BLS Seminar Series- Simon Johnson, Academy of Medical Sciences Professor in Northumbria University

Seminar Abstract: Genetic mitochondrial diseases are estimated to impact over 1 in 4,000 individuals. These are an incredibly complex group of disorders, both genetically and clinically. Clinically, mitochondrial diseases are grouped by clinical presentation into over a dozen individual named clinical syndromes. For example, Leigh syndrome is the most common paediatric clinical presentation of genetic mitochondrial disease and is clinically defined by the presence of symmetric, progressive, neuroinflammatory lesions in specific brain regions and associated neurological symptoms, but disease typically includes a range of other symptoms such as seizures and metabolic dysfunction. Genetically, mitochondrial diseases are extremely heterogeneous - over 400 individual genes have been causally linked to mitochondrial diseases overall, over 110 linked to Leigh syndrome alone.

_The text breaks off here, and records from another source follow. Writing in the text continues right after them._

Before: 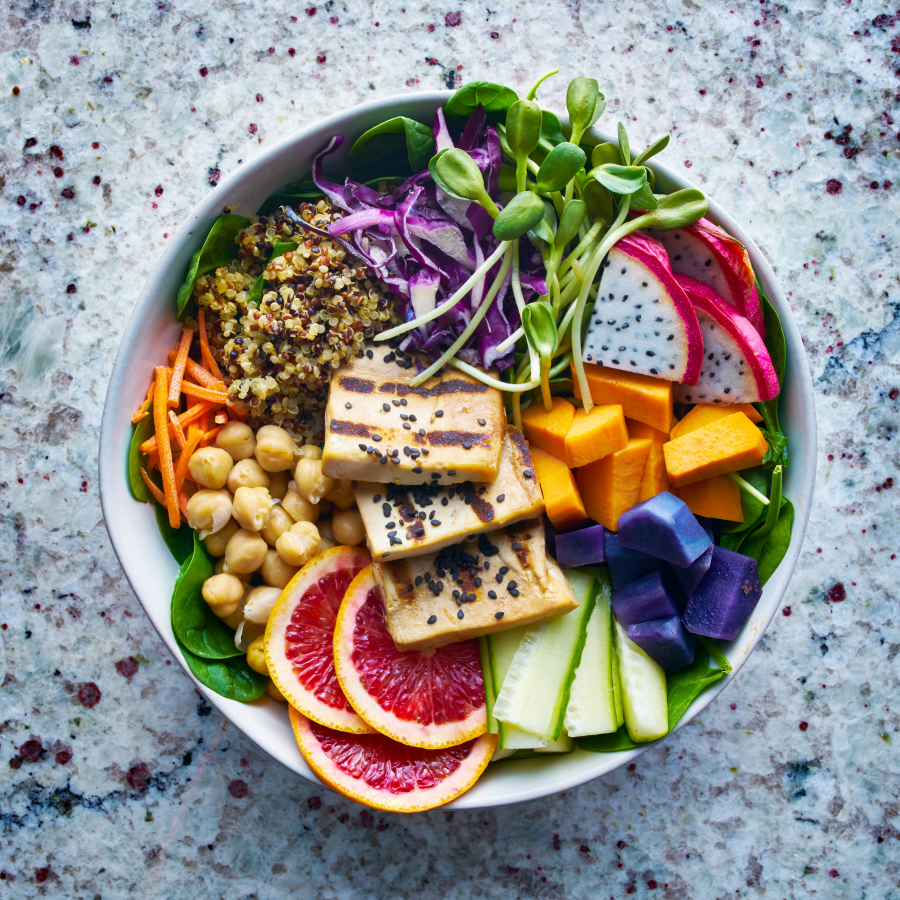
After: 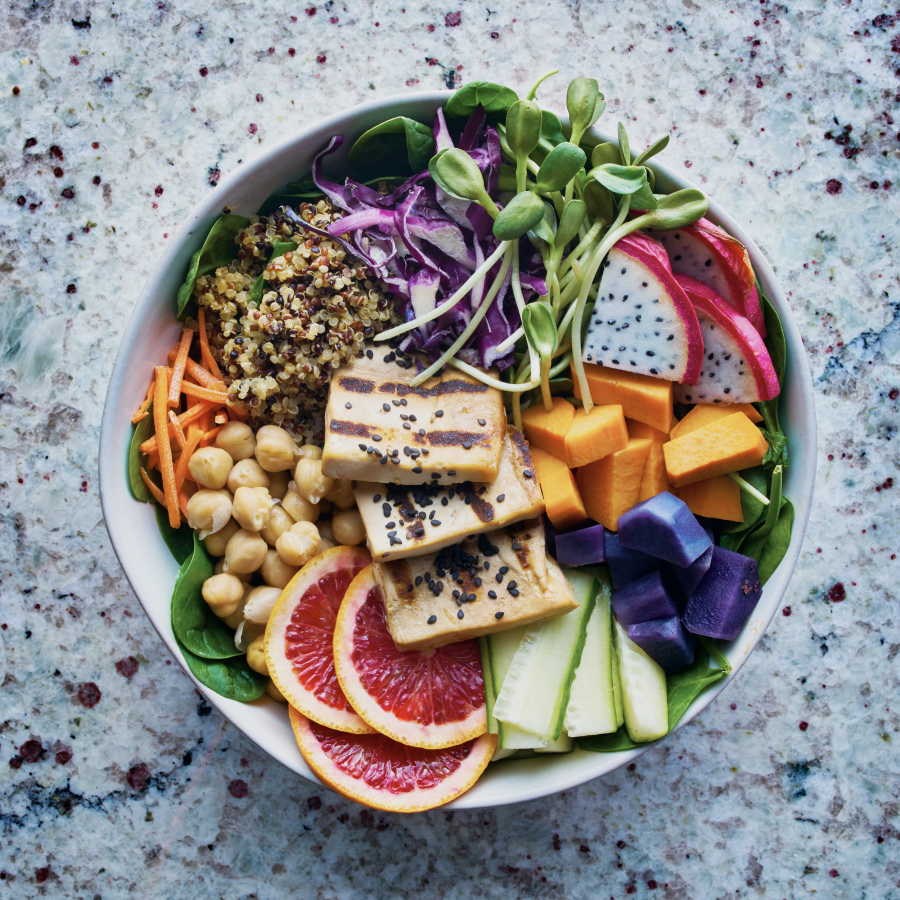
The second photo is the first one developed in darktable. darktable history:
filmic rgb: black relative exposure -11.32 EV, white relative exposure 3.25 EV, hardness 6.85
tone equalizer: on, module defaults
color zones: curves: ch0 [(0, 0.5) (0.143, 0.5) (0.286, 0.5) (0.429, 0.504) (0.571, 0.5) (0.714, 0.509) (0.857, 0.5) (1, 0.5)]; ch1 [(0, 0.425) (0.143, 0.425) (0.286, 0.375) (0.429, 0.405) (0.571, 0.5) (0.714, 0.47) (0.857, 0.425) (1, 0.435)]; ch2 [(0, 0.5) (0.143, 0.5) (0.286, 0.5) (0.429, 0.517) (0.571, 0.5) (0.714, 0.51) (0.857, 0.5) (1, 0.5)], mix 23.65%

Given the genetic and clinical heterogeneity, treatments targeting single genetic defects are generally neither economically nor scientifically practical for individual mitochondrial disorders. Gene therapy, for example, which is estimated to cost well over £1 billion per gene targeted and many years to reach the market, cannot be viewed as a feasible approach to a set of diseases with over 400 genetic causes and very few patients per gene. Furthermore, gene therapy for diseases arising from mitochondrial DNA defects is not technologically possible. Similarly, trialing drugs for individual disorders can be extremely difficult when individual clinical syndromes are so rare. If stratified by genetic cause the issue is even more dire, with many causes de novo mutations and many n of 1 diseases. Finally, our limited understanding of the pathobiology of mitochondrial disease has greatly limited all of these efforts - for example, gene therapy requires knowledge of what the disease-causing cell type is in order to target treatments. As a case in point, only recently has work in Leigh syndrome revealed that the entire disease arises from neurones, and that key symptoms arise from distinct neuronal populations. Finally, targeting mitochondria presents unique challenges,
My group’s research is focused on deciphering the mechanisms underlying disease pathogenesis in mitochondrial disease, with a particular interest in identifying common disease pathways involved in disease presentation. In recent work, we have discovered that Leigh syndrome is an immune-mediated disease, and that immune- targeting interventions can prevent disease without the need for targeting the causal mitochondrial defect. In this talk I will discuss these findings, our ongoing efforts to decipher the mechanisms of immune activation in mitochondrial disease, and approaches to drug screening that we have recently begun undertaking using novel approaches in C. elegans models.
Biosketch: Professor Simon Johnson is an Academy of Medical Sciences Professor in Translational Bioscience at Northumbria University. Simon graduated from Oregon State University with a BSc in Biochemistry and Biophysics which was followed by a PhD in Molecular Basis of Disease/Pathology at the University of Washington, Seattle, USA. Following postdoctoral training at Albert Einstein College of Medicine, Bronx, USA and Seattle Children’s Research Institute, Seattle, USA, he joined the University of Washington and the Center for Integrative Brain Research Seattle Children’s Hospital in Seattle (USA) as an Assistant Professor in Neurobiology and Principal Investigator. He is the recipient of several prestigious awards. Among those, he was awarded twice with the Kelsey Wright Award for Excellence in Mitochondrial Medicine awarded by the Mitochondrial Medicine Society in 2022 and 2023 and most recently with an Academy of Medical Sciences Professorship in 2023 which facilitated his recruitment to the UK.